Copy all of the data below exactly as it is given.

──────── Recorded information

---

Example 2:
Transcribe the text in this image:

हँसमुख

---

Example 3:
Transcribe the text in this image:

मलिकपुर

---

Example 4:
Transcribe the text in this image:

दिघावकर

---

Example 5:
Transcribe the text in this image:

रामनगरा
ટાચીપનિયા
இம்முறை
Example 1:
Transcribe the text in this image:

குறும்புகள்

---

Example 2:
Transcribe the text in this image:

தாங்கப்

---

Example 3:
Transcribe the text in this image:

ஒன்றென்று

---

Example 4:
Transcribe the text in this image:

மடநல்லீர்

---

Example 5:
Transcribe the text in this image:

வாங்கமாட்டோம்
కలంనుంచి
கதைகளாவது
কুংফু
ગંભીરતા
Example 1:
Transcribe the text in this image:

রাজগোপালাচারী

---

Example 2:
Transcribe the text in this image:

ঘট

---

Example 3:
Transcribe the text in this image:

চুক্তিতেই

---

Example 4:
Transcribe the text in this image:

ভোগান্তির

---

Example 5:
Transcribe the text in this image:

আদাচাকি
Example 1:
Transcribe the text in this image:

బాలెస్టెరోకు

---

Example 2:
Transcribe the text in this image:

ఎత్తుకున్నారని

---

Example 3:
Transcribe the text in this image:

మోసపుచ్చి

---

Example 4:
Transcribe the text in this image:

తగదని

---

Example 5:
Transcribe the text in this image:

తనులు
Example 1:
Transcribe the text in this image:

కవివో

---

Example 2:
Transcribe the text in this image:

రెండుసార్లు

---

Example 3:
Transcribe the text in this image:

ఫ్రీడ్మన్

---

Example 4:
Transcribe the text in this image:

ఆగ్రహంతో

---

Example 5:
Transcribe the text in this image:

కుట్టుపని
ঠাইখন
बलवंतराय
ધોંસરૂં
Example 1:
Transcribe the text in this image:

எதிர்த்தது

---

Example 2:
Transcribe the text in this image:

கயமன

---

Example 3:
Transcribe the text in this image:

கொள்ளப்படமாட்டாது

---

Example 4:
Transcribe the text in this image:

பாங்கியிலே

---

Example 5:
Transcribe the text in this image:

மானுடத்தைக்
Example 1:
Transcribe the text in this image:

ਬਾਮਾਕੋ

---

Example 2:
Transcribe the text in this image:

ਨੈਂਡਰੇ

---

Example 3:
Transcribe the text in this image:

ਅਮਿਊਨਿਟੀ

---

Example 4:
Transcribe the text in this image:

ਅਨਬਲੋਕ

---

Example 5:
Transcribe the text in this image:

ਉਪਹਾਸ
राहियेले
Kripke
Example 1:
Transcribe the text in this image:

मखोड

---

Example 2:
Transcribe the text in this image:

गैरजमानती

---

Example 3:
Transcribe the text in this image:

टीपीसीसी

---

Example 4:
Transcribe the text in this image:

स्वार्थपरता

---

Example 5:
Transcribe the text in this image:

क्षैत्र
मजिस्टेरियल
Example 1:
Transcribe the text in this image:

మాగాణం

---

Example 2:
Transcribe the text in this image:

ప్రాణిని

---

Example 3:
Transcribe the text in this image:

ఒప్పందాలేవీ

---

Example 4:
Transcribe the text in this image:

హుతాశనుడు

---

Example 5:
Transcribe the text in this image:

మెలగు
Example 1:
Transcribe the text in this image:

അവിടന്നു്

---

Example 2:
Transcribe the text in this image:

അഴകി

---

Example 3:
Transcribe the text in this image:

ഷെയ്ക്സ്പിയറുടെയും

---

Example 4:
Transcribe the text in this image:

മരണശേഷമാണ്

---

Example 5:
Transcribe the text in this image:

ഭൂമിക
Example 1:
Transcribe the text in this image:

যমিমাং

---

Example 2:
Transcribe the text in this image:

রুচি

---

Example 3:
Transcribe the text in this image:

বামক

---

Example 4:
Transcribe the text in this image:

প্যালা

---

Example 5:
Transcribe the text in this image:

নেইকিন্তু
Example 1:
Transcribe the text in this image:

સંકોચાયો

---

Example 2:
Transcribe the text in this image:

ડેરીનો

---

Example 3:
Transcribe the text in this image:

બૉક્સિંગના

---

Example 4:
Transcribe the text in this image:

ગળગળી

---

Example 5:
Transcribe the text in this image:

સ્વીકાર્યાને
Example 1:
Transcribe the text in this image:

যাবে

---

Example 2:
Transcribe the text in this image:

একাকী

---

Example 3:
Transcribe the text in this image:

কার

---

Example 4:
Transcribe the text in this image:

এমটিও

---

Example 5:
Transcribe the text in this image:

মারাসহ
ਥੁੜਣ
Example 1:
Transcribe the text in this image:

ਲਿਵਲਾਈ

────────────────

• **Response below**
---

Example 2:
Transcribe the text in this image:

हँसमुख

---

Example 3:
Transcribe the text in this image:

मलिकपुर

---

Example 4:
Transcribe the text in this image:

दिघावकर

---

Example 5:
Transcribe the text in this image:

रामनगरा
ટાચીપનિયા
இம்முறை
Example 1:
Transcribe the text in this image:

குறும்புகள்

---

Example 2:
Transcribe the text in this image:

தாங்கப்

---

Example 3:
Transcribe the text in this image:

ஒன்றென்று

---

Example 4:
Transcribe the text in this image:

மடநல்லீர்

---

Example 5:
Transcribe the text in this image:

வாங்கமாட்டோம்
కలంనుంచి
கதைகளாவது
কুংফু
ગંભીરતા
Example 1:
Transcribe the text in this image:

রাজগোপালাচারী

---

Example 2:
Transcribe the text in this image:

ঘট

---

Example 3:
Transcribe the text in this image:

চুক্তিতেই

---

Example 4:
Transcribe the text in this image:

ভোগান্তির

---

Example 5:
Transcribe the text in this image:

আদাচাকি
Example 1:
Transcribe the text in this image:

బాలెస్టెరోకు

---

Example 2:
Transcribe the text in this image:

ఎత్తుకున్నారని

---

Example 3:
Transcribe the text in this image:

మోసపుచ్చి

---

Example 4:
Transcribe the text in this image:

తగదని

---

Example 5:
Transcribe the text in this image:

తనులు
Example 1:
Transcribe the text in this image:

కవివో

---

Example 2:
Transcribe the text in this image:

రెండుసార్లు

---

Example 3:
Transcribe the text in this image:

ఫ్రీడ్మన్

---

Example 4:
Transcribe the text in this image:

ఆగ్రహంతో

---

Example 5:
Transcribe the text in this image:

కుట్టుపని
ঠাইখন
बलवंतराय
ધોંસરૂં
Example 1:
Transcribe the text in this image:

எதிர்த்தது

---

Example 2:
Transcribe the text in this image:

கயமன

---

Example 3:
Transcribe the text in this image:

கொள்ளப்படமாட்டாது

---

Example 4:
Transcribe the text in this image:

பாங்கியிலே

---

Example 5:
Transcribe the text in this image:

மானுடத்தைக்
Example 1:
Transcribe the text in this image:

ਬਾਮਾਕੋ

---

Example 2:
Transcribe the text in this image:

ਨੈਂਡਰੇ

---

Example 3:
Transcribe the text in this image:

ਅਮਿਊਨਿਟੀ

---

Example 4:
Transcribe the text in this image:

ਅਨਬਲੋਕ

---

Example 5:
Transcribe the text in this image:

ਉਪਹਾਸ
राहियेले
Kripke
Example 1:
Transcribe the text in this image:

मखोड

---

Example 2:
Transcribe the text in this image:

गैरजमानती

---

Example 3:
Transcribe the text in this image:

टीपीसीसी

---

Example 4:
Transcribe the text in this image:

स्वार्थपरता

---

Example 5:
Transcribe the text in this image:

क्षैत्र
मजिस्टेरियल
Example 1:
Transcribe the text in this image:

మాగాణం

---

Example 2:
Transcribe the text in this image:

ప్రాణిని

---

Example 3:
Transcribe the text in this image:

ఒప్పందాలేవీ

---

Example 4:
Transcribe the text in this image:

హుతాశనుడు

---

Example 5:
Transcribe the text in this image:

మెలగు
Example 1:
Transcribe the text in this image:

അവിടന്നു്

---

Example 2:
Transcribe the text in this image:

അഴകി

---

Example 3:
Transcribe the text in this image:

ഷെയ്ക്സ്പിയറുടെയും

---

Example 4:
Transcribe the text in this image:

മരണശേഷമാണ്

---

Example 5:
Transcribe the text in this image:

ഭൂമിക
Example 1:
Transcribe the text in this image:

যমিমাং

---

Example 2:
Transcribe the text in this image:

রুচি

---

Example 3:
Transcribe the text in this image:

বামক

---

Example 4:
Transcribe the text in this image:

প্যালা

---

Example 5:
Transcribe the text in this image:

নেইকিন্তু
Example 1:
Transcribe the text in this image:

સંકોચાયો

---

Example 2:
Transcribe the text in this image:

ડેરીનો

---

Example 3:
Transcribe the text in this image:

બૉક્સિંગના

---

Example 4:
Transcribe the text in this image:

ગળગળી

---

Example 5:
Transcribe the text in this image:

સ્વીકાર્યાને
Example 1:
Transcribe the text in this image:

যাবে

---

Example 2:
Transcribe the text in this image:

একাকী

---

Example 3:
Transcribe the text in this image:

কার

---

Example 4:
Transcribe the text in this image:

এমটিও

---

Example 5:
Transcribe the text in this image:

মারাসহ
ਥੁੜਣ
Example 1:
Transcribe the text in this image:

ਲਿਵਲਾਈ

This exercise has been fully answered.